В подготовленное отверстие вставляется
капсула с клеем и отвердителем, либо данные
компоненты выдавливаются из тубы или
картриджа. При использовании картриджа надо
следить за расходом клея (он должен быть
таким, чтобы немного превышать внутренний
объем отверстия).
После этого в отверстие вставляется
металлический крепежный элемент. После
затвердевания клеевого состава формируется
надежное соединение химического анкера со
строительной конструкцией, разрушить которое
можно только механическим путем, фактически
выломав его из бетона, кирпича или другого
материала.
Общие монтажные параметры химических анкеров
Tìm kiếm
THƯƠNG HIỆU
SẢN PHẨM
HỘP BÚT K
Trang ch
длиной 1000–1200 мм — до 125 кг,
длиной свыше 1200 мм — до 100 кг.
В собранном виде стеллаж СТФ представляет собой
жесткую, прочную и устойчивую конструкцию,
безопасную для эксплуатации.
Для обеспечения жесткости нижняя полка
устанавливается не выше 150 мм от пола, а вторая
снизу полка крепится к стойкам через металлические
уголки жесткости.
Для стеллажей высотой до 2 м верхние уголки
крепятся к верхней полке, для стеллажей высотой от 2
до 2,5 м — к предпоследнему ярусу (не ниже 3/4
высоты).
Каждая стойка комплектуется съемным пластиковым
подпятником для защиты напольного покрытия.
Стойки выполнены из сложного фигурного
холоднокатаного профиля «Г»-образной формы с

----

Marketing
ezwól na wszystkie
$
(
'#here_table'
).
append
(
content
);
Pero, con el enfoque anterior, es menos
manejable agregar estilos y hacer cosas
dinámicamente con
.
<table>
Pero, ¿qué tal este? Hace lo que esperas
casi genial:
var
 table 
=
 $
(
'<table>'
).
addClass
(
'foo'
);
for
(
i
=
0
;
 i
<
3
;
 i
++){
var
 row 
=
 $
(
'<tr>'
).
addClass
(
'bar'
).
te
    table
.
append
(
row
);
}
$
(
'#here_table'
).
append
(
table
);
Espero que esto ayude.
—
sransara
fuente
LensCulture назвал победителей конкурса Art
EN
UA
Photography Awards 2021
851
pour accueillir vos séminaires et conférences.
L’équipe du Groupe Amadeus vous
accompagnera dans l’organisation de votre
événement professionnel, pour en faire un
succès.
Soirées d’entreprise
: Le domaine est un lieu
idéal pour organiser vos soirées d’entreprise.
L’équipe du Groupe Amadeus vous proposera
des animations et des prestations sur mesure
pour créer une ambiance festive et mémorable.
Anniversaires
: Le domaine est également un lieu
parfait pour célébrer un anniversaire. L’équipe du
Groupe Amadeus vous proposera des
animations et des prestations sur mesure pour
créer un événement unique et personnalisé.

----

Problem statement =>
Edit the records starting with the line containing "В подготовленное отверстие вставляется" and going on through the line containing "затвердевания клеевого состава формируется". Replace "тубы" with "тюбика", leave everything else unchanged, and return only those lines.

Solution to this exercise =>
В подготовленное отверстие вставляется
капсула с клеем и отвердителем, либо данные
компоненты выдавливаются из тюбика или
картриджа. При использовании картриджа надо
следить за расходом клея (он должен быть
таким, чтобы немного превышать внутренний
объем отверстия).
После этого в отверстие вставляется
металлический крепежный элемент. После
затвердевания клеевого состава формируется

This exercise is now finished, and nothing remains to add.